The proposed repeal amendment is pretty straightforward.
“We just want to repeal the 16th amendment and eliminate the IRS. This amendment gives us a two-year window to come up with an alternative form of revenue,” he said.
Bridenstine says the proposed amendment does not dictate any specific replacement for the income tax, although he sees it coming down to a debate between the fair tax, would would essentially be a consumption tax and the flat tax, which assesses a simple percentage tax rate across the board. The congressman personally prefers the fair tax because no federal tax agency would be required to make sure revenues are collected.
In addition to likening the personal information the IRS gathers from Americans to unreasonable search and seizure forbidden in the Fourth Amendment, Bridenstine sees several other reasons why the income tax needs to go.
First on that list is the bureaucratic maze that requires many people to spend time and money to assure they are in compliance with federal law. The congressman cited a Mercatus Center report showing that Americans spend one trillion dollars per year in tax costs outside of what they pay into the U.S. Treasury. The same report shows six billion man hours are spent each year on tax preparation.
“That’s the same as a full-time workforce of 3.4 million people for a whole year, and 3.4 million people is larger than the city of Chicago, larger than the city of Chicago. It’s larger than the city of Houston and it’s larger than the city of Philadelphia. This is a huge drain,” he said.
Another frustration for Bridenstine and his allies is how the tax code is structured to benefit the well-connected at the expense of the American people.
“From 2001-2010, there were 4,428 changes to the internal revenue code. That’s more than one change per day,” said Bridenstine. “The only people who are getting what they want in the tax code are lobbyists, who spend all their time coming and talking to me as a member of Congress, saying why their client is so important and we’ve got to change the tax code for this purpose.
“The reality is that people that are listening to this broadcast, in many cases they don’t have a lobbyist. They just have a member of Congress. And their member of Congress is turning over our tax policy to the lobbyists. It’s disadvantaging some people and advantaging others,” he said.
Several members of Congress have championed tax reform to simplify the system and eliminate massive special interest loopholes. Bridenstine isn’t buying that as a sincere effort, noting that as long as politicians need to be re-elected they will be giving special favors through the tax code.

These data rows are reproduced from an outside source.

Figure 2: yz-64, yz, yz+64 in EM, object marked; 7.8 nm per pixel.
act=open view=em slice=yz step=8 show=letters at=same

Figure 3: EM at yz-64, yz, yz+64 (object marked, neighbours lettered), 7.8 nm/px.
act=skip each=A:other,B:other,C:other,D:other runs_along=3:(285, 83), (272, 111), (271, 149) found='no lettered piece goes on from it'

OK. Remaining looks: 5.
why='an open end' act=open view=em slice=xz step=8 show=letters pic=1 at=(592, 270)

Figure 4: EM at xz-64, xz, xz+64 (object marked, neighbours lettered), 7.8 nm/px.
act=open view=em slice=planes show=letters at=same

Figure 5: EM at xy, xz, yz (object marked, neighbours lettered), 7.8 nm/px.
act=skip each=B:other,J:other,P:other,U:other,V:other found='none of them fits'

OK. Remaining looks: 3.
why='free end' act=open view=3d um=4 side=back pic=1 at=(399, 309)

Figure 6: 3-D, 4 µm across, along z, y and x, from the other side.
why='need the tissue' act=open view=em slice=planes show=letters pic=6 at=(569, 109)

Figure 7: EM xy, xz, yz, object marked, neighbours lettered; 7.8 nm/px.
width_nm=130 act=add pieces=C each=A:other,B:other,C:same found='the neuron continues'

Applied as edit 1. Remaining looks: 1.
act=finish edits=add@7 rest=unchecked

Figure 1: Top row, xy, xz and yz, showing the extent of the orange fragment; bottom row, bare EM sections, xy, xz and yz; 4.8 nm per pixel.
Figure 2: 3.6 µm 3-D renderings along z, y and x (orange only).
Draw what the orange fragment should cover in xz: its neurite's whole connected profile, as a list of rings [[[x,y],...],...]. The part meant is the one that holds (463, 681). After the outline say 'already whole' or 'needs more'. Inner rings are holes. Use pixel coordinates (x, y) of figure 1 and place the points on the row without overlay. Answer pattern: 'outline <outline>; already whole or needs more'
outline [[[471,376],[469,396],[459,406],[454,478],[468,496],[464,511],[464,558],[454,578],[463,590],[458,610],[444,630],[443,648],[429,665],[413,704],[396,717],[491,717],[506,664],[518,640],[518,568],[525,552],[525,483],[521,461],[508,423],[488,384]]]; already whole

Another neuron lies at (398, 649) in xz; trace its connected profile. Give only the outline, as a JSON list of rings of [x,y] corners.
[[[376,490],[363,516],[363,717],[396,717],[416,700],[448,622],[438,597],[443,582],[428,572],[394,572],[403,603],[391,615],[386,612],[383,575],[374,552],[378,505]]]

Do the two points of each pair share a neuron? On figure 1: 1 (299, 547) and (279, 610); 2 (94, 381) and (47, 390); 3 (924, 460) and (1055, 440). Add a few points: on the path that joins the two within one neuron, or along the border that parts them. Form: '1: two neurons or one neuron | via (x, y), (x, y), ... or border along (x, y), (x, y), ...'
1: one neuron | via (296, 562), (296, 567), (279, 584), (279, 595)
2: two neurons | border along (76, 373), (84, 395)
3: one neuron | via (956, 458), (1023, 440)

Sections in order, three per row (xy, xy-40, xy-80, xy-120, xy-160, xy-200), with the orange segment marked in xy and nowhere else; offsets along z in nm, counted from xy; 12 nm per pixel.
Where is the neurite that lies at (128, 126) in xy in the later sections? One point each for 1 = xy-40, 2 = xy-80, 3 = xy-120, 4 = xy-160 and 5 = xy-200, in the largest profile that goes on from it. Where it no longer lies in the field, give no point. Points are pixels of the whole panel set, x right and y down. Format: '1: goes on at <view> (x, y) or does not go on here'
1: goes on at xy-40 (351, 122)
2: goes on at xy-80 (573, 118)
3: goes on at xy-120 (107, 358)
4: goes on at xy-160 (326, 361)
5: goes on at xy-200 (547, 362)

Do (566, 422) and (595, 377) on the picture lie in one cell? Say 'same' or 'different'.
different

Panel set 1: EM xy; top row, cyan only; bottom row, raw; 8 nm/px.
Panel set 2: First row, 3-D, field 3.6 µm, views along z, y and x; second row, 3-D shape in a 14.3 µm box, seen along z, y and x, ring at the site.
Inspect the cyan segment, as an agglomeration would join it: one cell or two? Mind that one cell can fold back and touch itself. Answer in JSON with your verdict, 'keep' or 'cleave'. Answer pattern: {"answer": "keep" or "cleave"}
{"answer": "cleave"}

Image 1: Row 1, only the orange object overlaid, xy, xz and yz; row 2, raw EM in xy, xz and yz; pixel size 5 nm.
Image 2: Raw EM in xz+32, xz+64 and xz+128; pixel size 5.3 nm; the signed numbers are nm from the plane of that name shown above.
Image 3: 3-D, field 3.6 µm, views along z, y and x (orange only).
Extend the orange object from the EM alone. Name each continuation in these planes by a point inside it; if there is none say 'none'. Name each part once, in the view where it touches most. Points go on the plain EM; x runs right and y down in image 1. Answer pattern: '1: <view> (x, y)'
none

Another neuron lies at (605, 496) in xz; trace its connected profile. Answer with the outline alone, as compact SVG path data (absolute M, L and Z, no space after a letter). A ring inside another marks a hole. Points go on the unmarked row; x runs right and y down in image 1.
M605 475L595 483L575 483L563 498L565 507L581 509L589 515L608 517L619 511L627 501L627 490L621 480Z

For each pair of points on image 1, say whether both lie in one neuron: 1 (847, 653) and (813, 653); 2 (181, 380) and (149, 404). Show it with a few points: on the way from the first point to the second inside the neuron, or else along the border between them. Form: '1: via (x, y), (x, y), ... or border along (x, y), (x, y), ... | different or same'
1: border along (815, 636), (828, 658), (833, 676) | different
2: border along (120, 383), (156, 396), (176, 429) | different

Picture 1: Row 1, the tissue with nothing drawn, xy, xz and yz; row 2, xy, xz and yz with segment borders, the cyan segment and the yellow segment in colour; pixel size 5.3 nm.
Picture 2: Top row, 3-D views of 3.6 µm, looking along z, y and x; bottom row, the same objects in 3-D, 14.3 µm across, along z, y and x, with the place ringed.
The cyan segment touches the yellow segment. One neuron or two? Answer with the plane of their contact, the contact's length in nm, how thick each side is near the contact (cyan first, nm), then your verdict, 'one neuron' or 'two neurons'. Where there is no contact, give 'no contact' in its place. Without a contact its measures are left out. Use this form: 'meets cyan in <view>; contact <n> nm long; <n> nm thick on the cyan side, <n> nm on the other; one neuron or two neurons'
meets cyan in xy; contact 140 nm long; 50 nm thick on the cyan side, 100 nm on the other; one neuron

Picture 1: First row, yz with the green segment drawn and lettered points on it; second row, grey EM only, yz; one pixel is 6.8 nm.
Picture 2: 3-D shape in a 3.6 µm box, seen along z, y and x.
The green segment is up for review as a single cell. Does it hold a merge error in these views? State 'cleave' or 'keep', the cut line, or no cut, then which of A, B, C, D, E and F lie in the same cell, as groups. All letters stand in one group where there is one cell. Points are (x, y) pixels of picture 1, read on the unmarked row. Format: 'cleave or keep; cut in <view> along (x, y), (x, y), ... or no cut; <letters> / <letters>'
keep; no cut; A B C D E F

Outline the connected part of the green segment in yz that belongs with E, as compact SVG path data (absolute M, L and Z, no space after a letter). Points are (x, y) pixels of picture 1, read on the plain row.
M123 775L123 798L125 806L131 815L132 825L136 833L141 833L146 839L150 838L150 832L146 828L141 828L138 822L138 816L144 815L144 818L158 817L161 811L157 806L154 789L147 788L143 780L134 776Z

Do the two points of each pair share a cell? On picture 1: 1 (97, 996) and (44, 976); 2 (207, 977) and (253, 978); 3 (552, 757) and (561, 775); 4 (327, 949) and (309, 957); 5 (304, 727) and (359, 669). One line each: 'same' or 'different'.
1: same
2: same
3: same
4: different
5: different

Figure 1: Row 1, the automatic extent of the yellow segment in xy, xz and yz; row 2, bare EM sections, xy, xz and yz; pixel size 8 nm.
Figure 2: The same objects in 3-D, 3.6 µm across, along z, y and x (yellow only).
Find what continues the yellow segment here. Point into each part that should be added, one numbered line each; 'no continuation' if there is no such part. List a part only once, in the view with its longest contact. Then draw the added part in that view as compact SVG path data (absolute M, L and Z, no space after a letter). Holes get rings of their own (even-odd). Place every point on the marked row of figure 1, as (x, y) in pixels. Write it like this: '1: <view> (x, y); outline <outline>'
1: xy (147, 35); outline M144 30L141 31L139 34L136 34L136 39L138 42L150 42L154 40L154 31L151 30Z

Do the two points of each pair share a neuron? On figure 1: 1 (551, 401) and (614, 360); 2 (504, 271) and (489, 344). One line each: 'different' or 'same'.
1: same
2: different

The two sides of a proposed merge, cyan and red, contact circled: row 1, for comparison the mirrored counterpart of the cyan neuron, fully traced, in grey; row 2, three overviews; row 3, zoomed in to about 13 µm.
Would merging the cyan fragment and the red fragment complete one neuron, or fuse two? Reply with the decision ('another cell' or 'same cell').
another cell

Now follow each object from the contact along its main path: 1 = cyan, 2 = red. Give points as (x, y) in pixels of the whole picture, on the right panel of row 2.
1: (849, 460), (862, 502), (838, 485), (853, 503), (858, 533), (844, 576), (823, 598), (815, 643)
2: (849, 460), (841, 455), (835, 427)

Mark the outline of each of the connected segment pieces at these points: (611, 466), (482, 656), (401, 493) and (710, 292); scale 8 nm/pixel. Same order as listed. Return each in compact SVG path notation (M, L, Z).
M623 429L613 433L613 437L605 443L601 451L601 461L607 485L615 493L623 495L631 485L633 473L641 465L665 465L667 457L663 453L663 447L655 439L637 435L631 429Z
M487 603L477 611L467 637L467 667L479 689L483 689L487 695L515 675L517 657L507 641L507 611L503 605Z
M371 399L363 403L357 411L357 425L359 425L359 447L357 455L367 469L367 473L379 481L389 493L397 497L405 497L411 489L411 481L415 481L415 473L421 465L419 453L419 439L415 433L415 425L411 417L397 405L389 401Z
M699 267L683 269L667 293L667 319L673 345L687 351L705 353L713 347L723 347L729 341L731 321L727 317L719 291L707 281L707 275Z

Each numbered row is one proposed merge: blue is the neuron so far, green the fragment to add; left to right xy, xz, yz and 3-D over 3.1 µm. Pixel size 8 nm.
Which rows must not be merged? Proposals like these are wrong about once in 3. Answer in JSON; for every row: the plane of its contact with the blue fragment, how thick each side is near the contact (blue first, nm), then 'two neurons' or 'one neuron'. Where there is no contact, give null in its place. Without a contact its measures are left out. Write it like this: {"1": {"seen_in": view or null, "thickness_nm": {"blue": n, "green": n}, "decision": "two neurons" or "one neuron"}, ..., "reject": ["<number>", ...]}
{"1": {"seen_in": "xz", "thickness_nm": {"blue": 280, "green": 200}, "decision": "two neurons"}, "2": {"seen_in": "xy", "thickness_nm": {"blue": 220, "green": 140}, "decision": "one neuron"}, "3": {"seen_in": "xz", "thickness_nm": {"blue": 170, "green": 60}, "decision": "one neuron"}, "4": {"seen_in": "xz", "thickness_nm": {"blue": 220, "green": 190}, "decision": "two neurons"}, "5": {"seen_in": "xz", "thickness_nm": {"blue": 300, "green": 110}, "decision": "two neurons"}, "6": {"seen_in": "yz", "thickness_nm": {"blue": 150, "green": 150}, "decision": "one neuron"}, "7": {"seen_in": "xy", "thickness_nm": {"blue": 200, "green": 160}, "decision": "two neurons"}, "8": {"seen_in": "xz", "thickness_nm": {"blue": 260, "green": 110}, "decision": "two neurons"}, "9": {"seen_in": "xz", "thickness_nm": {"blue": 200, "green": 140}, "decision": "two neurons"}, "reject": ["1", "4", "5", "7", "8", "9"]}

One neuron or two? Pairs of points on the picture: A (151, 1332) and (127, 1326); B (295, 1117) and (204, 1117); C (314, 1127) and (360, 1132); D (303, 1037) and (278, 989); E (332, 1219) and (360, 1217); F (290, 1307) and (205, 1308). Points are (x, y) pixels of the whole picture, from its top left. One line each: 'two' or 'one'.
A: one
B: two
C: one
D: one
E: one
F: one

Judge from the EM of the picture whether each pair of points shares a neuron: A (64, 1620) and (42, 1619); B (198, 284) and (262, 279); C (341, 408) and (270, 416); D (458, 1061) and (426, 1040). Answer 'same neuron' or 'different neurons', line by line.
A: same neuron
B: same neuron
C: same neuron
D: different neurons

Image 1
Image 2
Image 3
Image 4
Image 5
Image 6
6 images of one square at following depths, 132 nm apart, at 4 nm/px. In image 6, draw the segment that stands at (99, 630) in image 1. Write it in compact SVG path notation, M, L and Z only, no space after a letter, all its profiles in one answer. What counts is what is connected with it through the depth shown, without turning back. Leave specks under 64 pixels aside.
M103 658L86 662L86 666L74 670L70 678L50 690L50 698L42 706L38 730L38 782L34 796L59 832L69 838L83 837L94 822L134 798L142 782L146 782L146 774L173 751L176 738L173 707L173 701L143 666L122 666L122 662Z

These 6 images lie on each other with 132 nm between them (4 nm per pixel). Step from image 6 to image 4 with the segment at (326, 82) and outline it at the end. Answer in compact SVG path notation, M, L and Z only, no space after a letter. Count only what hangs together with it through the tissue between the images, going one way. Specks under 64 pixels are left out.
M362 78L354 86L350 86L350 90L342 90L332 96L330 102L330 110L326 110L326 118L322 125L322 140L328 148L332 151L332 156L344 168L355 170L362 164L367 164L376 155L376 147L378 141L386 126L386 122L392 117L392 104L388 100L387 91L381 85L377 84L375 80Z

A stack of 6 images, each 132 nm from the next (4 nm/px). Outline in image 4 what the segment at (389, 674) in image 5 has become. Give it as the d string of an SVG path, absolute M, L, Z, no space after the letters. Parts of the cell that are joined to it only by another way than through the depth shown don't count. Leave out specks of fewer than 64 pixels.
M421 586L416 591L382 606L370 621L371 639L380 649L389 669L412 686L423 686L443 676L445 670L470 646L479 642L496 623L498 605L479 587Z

Passing a constitutional amendment requires a two-thirds majority in both the House and Senate and ratification by three-fourths of the states. While admitting it’s an uphill climb, Bridenstine says political winds can shift quickly, noting that no one expected passage of something like Obamacare just a few years before circumstances handed Democrats the White House and large majorities in the House and Senate.
While on the subject of Obamacare, Bridenstine also explained his vote against the “Keep Your Health Plan Act” on Friday. The bill passed easily, but Bridenstine was one of four GOP members to oppose it.
“We were going to pass a law that takes the president’s law and it puts it on our shoulders, so that we are promising that if you like your health care you can keep it. The insurance companies cannot change these actuarial tables on a dime, which means in the coming days people are still going to lose their health care policies,” said Bridenstine.
“The last thing I want is Republicans owning that lie, because we can’t keep that promise any more than the president,” he said.